Very interesting to see that social distancing still favors the wealthy. Going to catch some heat for this post. Reading the Wall Street Journal article on prior generations experiencing pandemics as a routine part of life leaving them better prepared (less anxiety, fear, and panic) than we are now. Discussion about The Colera epidemic effecting New York in 1870 where one option was to “run like hell”. I found the Discussion regarding the “well filled stage coach” leaving town and distancing themselves from the epidemic. The vast majority of Cholera- related deaths Involved the indigent Irish population in the slums of New York.

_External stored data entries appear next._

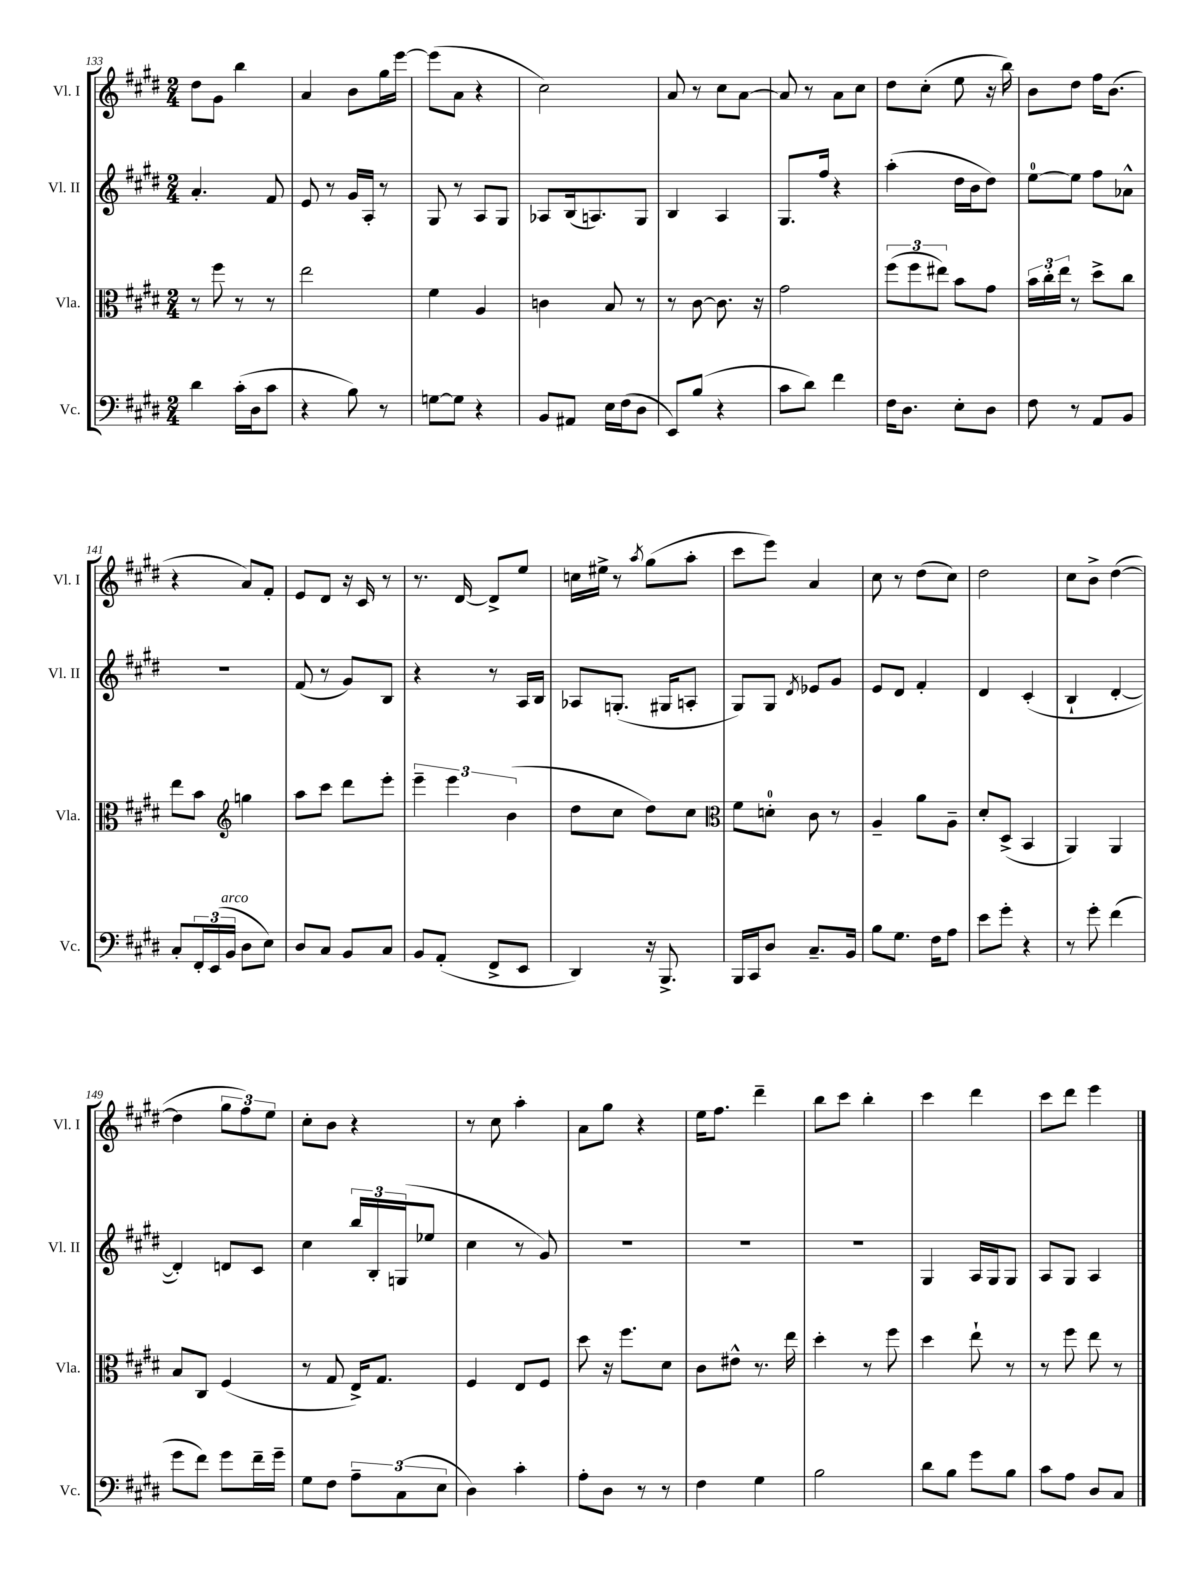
<<
\new StaffGroup <<
\new Staff = "s0" \with { instrumentName = "Vl. I" shortInstrumentName = "Vl. I" } {
    \clef treble \key e \major \numericTimeSignature \time 2/4
    dis''8 gis'8 b''4 |
    a'4 b'8 gis''16 e'''16~ |
    e'''8( a'8 r4 |
    cis''2) |
    a'8 r8 cis''8 a'8~ |
    a'8 r8 a'8 cis''8 |
    dis''8 cis''8-.( e''8 r16 b''16) |
    b'8 dis''8 fis''16 b'8.( |
    r4 a'8) fis'8-. |
    e'8 dis'8 r16 cis'16 r8 |
    r8. dis'16~ dis'8-> e''8 |
    c''16 eis''16-> r8 \acciaccatura { a''8 } gis''8( a''8-. |
    cis'''8 e'''8) a'4 |
    cis''8 r8 dis''8( cis''8) |
    dis''2 |
    cis''8 b'8-> dis''4~( |
    dis''4 \tuplet 3/2 { gis''8 fis''8) e''8 } |
    cis''8-. b'8 r4 |
    r8 cis''8 a''4-. |
    a'8 gis''8 r4 |
    e''16 fis''8. dis'''4-- |
    b''8 cis'''8 b''4-. |
    cis'''4 dis'''4 |
    cis'''8 dis'''8 e'''4 \bar "|." |
}
\new Staff = "s1" \with { instrumentName = "Vl. II" shortInstrumentName = "Vl. II" } {
    \clef treble \key e \major \numericTimeSignature \time 2/4
    a'4.-. fis'8 |
    e'8 r8 gis'16 a16-. r8 |
    gis8 r8 a8 gis8 |
    aes8 b16( a8.) gis8 |
    b4 a4 |
    gis8. fis''16 r4 |
    a''4-.( dis''16 b'16 dis''8) |
    e''8-0~ e''8 fis''8 aes'8-^ |
    r2 |
    fis'8( r8 gis'8) b8 |
    r4 r8 a16 b16 |
    aes8 g8.-.( gis16 a8-. |
    gis8) gis8 \acciaccatura { dis'8 } ees'8 gis'8 |
    e'8 dis'8 fis'4-. |
    dis'4 cis'4-.( |
    b4-! dis'4~-. |
    dis'4-.) d'8 cis'8 |
    cis''4 \tuplet 3/2 { b''16 b16-. g16( } ees''8 |
    cis''4 r8 gis'8) |
    R2 |
    R2 |
    R2 |
    gis4 a16 gis16 gis8 |
    a8 gis8 a4 \bar "|." |
}
\new Staff = "s2" \with { instrumentName = "Vla." shortInstrumentName = "Vla." } {
    \clef alto \key e \major \numericTimeSignature \time 2/4
    r8 fis''8 r8 r8 |
    e''2 |
    fis'4 a4 |
    c'4 b8 r8 |
    r8 cis'8~ cis'8. r16 |
    gis'2 |
    \tuplet 3/2 { fis''8( fis''8 eis''8) } b'8 gis'8 |
    \tuplet 3/2 { b'16 cis''16-. e''16 } r8 dis''8-> cis''8 |
    e''8 b'8 \clef treble g''4 |
    a''8 cis'''8 dis'''8 e'''8-. |
    \tuplet 3/2 { e'''4-- e'''4 b'4( } |
    dis''8 cis''8 dis''8) cis''8 |
    \clef alto fis'8 d'8-0-. cis'8 r8 |
    a4-- a'8 a8-- |
    dis'8-. dis8->( b,4 |
    a,4) a,4 |
    b8 cis8 fis4( |
    r8 gis8 e16->) gis8. |
    fis4 e8 fis8 |
    dis''8 r16 fis''8. dis'8 |
    cis'8 eis'8-^ r8. e''16 |
    dis''4-. r8 fis''8 |
    dis''4 e''8-! r8 |
    r8 fis''8 e''8 r8 \bar "|." |
}
\new Staff = "s3" \with { instrumentName = "Vc." shortInstrumentName = "Vc." } {
    \clef bass \key e \major \numericTimeSignature \time 2/4
    dis'4 cis'16-.( dis16 cis'8 |
    r4 b8) r8 |
    g8~ g8 r4 |
    b,8 ais,8 e16 fis16( dis8 |
    e,8) b8( r4 |
    cis'8 dis'8) fis'4 |
    fis16 dis8. e8-. dis8 |
    fis8 r8 a,8 b,8 |
    cis8-. \tuplet 3/2 { fis,16-. e,16( b,16^\markup { \italic "arco" } } dis8 e8) |
    dis8 cis8 b,8 cis8 |
    b,8 a,8-.( fis,8-> e,8 |
    dis,4) r16 b,,8.-> |
    b,,16 cis,16 dis8 cis8.-- b,16 |
    b8 gis8. fis16 a8 |
    e'8 gis'8-. r4 |
    r8 gis'8-. fis'4( |
    gis'8 fis'8) gis'8 fis'16-- gis'16-- |
    gis8 fis8 \tuplet 3/2 { a8-- cis8( e8 } |
    dis4) cis'4-. |
    a8-. dis8 r8 r8 |
    fis4 gis4 |
    b2 |
    dis'8 b8 gis'8 b8 |
    cis'8 a8 dis8 cis8 \bar "|." |
}
>>
>>
\layout { \context { \Score currentBarNumber = #133 } }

Now We find ourselves dealing with the pandemic of COVID-19. Containing the spread of disease necessitates social distancing. Unfortunately, decisions by governmental authorities of past and present regarding how we deal with the “ impoverished “ population limits the effective implementation of social distancing. . Those that are more dependent on government are the ones that are least likely to be able to comply with social distancing. The school lunch programs, the often crowded low income housing, and the dumbing down of our educational process inadvertently created barriers to effective pandemic management.

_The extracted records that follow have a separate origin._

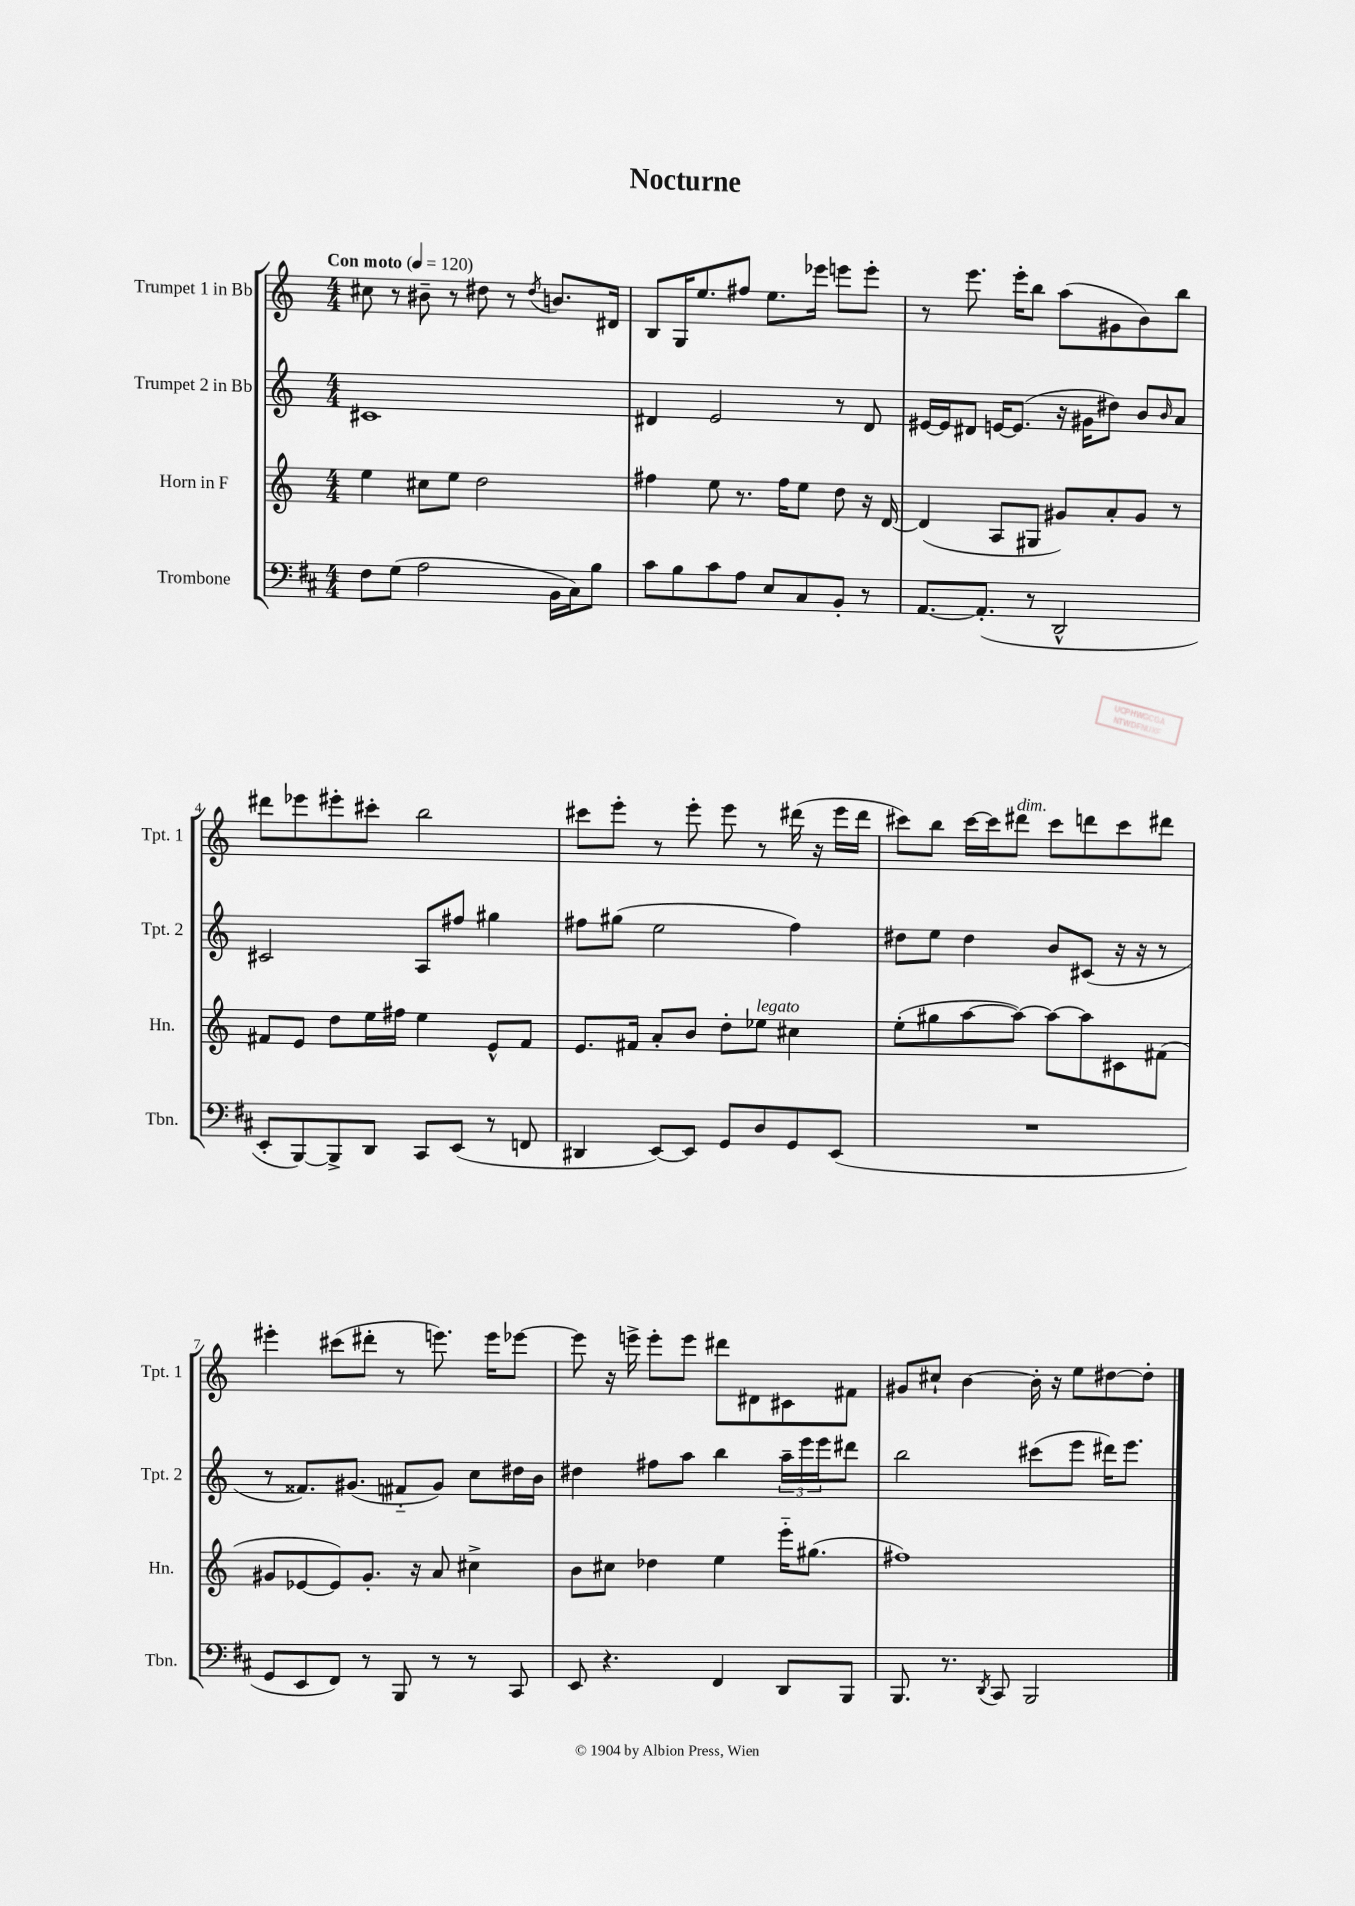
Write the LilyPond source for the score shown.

\header { title = "Nocturne" }
<<
\new StaffGroup <<
\new Staff = "s0" \with { instrumentName = "Trumpet 1 in Bb" shortInstrumentName = "Tpt. 1" } {
    \clef treble \key c \major \numericTimeSignature \time 4/4 \tempo "Con moto" 4 = 120
    cis''8 r8 bis'8-- r8 dis''8 r8 \acciaccatura { dis''8 } b'8. dis'16 |
    b8 g16 e''8. fis''8 e''8. ees'''16 e'''8 e'''8-. |
    r8 e'''8. e'''16-. b''8 a''8( gis'8 b'8) b''8 |
    dis'''8 ees'''8 eis'''8-. cis'''8-. b''2 |
    cis'''8 e'''8-. r8 e'''8-. e'''8 r8 dis'''16( r16 e'''16 dis'''16 |
    cis'''8) b''8 cis'''16~ cis'''16 dis'''8^\markup { \italic "dim." } cis'''8 d'''8 cis'''8 dis'''8 |
    eis'''4-. cis'''8( dis'''8-. r8 e'''8.) e'''16 ees'''8~ |
    ees'''8 r16 e'''16-> e'''8-. e'''8 dis'''8 dis'8 cis'8 fis'8 |
    gis'8 cis''8-! b'4~ b'16-. r16 e''8 dis''8~ dis''8-. \bar "|." |
}
\new Staff = "s1" \with { instrumentName = "Trumpet 2 in Bb" shortInstrumentName = "Tpt. 2" } {
    \clef treble \key c \major \numericTimeSignature \time 4/4
    cis'1 |
    dis'4 e'2 r8 dis'8 |
    eis'16~ eis'16 dis'8 e'16~ e'8.( r16 gis'16 dis''8) b'8 \grace { b'16 } a'8 |
    cis'2 a8 fis''8 gis''4 |
    fis''8 gis''8( e''2 fis''4) |
    dis''8 e''8 dis''4 b'8 cis'8( r16 r16 r8 |
    r8 fisis'8.) gis'8.( fis'8-_ gis'8) c''8 dis''16 b'16 |
    dis''4 fis''8 a''8 b''4 \tuplet 3/2 { a''16-- e'''16 e'''16 } dis'''8 |
    b''2 cis'''8( e'''8 dis'''16) e'''8. \bar "|." |
}
\new Staff = "s2" \with { instrumentName = "Horn in F" shortInstrumentName = "Hn." } {
    \clef treble \key c \major \numericTimeSignature \time 4/4
    e''4 cis''8 e''8 d''2 |
    fis''4 e''8 r8. fis''16 e''8 d''8 r16 d'16~ |
    d'4( a8 gis8 gis'8) a'8-. gis'8 r8 |
    fis'8 e'8 d''8 e''16 fis''16 e''4 e'8-^ fis'8 |
    e'8. fis'16 a'8-. b'8 d''8-. ees''8^\markup { \italic "legato" } cis''4 |
    e''8-.( gis''8 a''8~ a''8~) a''8~ a''8 cis'8 fis'8( |
    gis'8 ees'8~ ees'8) gis'8.-. r16 a'8 cis''4-> |
    b'8 cis''8 des''4 e''4 e'''16-_ gis''8.( |
    fis''1) \bar "|." |
}
\new Staff = "s3" \with { instrumentName = "Trombone" shortInstrumentName = "Tbn." } {
    \clef bass \key d \major \numericTimeSignature \time 4/4
    fis8 g8( a2 b,16 cis16) b8 |
    cis'8 b8 cis'8 a8 e8 cis8 b,8-. r8 |
    a,8.~ a,8.-.( r8 d,2-^ |
    e,8-. b,,8~) b,,8-> d,8 cis,8 e,8( r8 f,8 |
    dis,4 e,8~) e,8 g,8 d8 g,8 e,8( |
    R1 |
    g,8 e,8 fis,8) r8 b,,8 r8 r8 cis,8 |
    e,8 r4. fis,4 d,8 b,,8 |
    b,,8. r8. \acciaccatura { d,8 } cis,8 b,,2 \bar "|." |
}
>>
>>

I recently read an article about safety net programs “lifting” an entire demographic out of poverty. In reality, these programs trap that same demographic. Creation of a population dependent on government programs does nothing except to aleviate the social and moral responsibilities of families to their loved ones ( the elderly population), create a road for irresponsible family planning, and hinder the development of the human capital desperately needed for our future, among others.
So now a pandemic will be prolonged, more people will die, economic conditions will deteriorate more rapidly and recover more slowly, and the very population government is meant to protect ( in this case, the elderly) will suffer the most.
Perhaps, we will learn, less reliance on the government in our lives leaves us better prepared to respond to societal crises.